Last year was Britain’s greenest yet, with renewables generating more power than fossil fuels for the first time according to a new report from Drax Electric Insights.
Solar and wind generated 30% of the country’s energy demand in 2020, increasing by a sixth on 2019, to supply over 100TWh of electricity. This puts it at about half the level required by 2025 according to the Climate Change Committee (CCC), showing strong progress.
This follows a number of record breaking achievements for renewables, including wind output hitting an instantaneous peak of over 17.4 GW according to the report, wind delivering a quarter of Britain’s electricity across the year and the first ever coal free Christmas, with strong renewables keeping the fossil-fuel off the grid on Christmas for the first time since the electricity age began in the 1880s.
Emissions were down significantly in the electricity sector, falling 16% year-on-year, although this was largely due to the reduced demand caused by COVID-19. In particular during Britain’s first lockdown, demand plummeted to record low levels as factories, shops and other workplaces closed.
The suppressed demand and high renewable generation also saw electricity prices fall to their lowest in 15 years. But with system balancing pushed dramatically, fossil-fuelled power stations earned 25% more per unit of output over 2020 than wind and solar farms, as National Grid ESO turned to them for flexibility and frequency services.
Similarly, as the operator worked to balance high generation, curtailment doubled at a cost of over a quarter of a billion pounds.
Fossil-fuel stations capitalising on volatile prices has continued in 2021, this time driven by high demand and low generation. As such, EDF earned more in three days in January than in Q3 in 2020 from frequency services as its West Burton B plant was called into action at record breaking imbalance prices.
Dr Iain Staffell of Imperial College London, lead author of the quarterly Electric Insights report 2020, saw the nation “edge closer to the power system of the future”.
“The next steps we must take towards a net zero power system will be more challenging – driving out the last sources of fossil carbon will require us to go beyond just having more wind and solar power. New business models, backed by policy and investment, will be needed to bring advanced-but-proven technologies into the mainstream.
“This means that the electricity used in homes, hospitals, offices and factories could even be carbon negative – sourced from a range of low, zero carbon and negative emissions technologies.”

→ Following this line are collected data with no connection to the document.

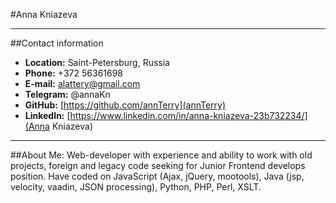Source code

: #Anna Kniazeva
***
##Contact information
* __Location:__ Saint-Petersburg, Russia
* __Phone:__ +372 56361698
* __E-mail:__ alattery@gmail.com
* __Telegram:__ @annaKn
* __GitHub:__ [https://github.com/annTerry](annTerry)
* __LinkedIn:__ [https://www.linkedin.com/in/anna-kniazeva-23b732234/](Anna Kniazeva)
***
##About Me:
Web-developer with experience and ability to work with old projects, foreign and legacy code seeking for Junior Frontend develops position. Have coded on JavaScript (Ajax, jQuery, mootools), Java (jsp, velocity, vaadin, JSON processing), Python, PHP, Perl, XSLT.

The Electric Insights report suggests that new green technologies will be needed to meet the CCC’s decarbonisation targets however, including bioenergy with carbon capture and storage (BECCS), hydrogen and nuclear.
Will Gardiner, Drax Group CEO, added: “Biomass is unique amongst renewable technologies due to its versatility, from being used in power generation to hydrogen production – and even new forms of plastics. Add to this its ability to deliver negative emissions with BECCS – biomass is one of our most valuable tools for reaching net zero emissions – a technology Drax is ready to invest in.”
The Drax Electric Insights report 2020 follows similar reports from National Grid ESO and Ember and Agora Energiewend, which also pointed to the dramatic success of renewable energy in 2020.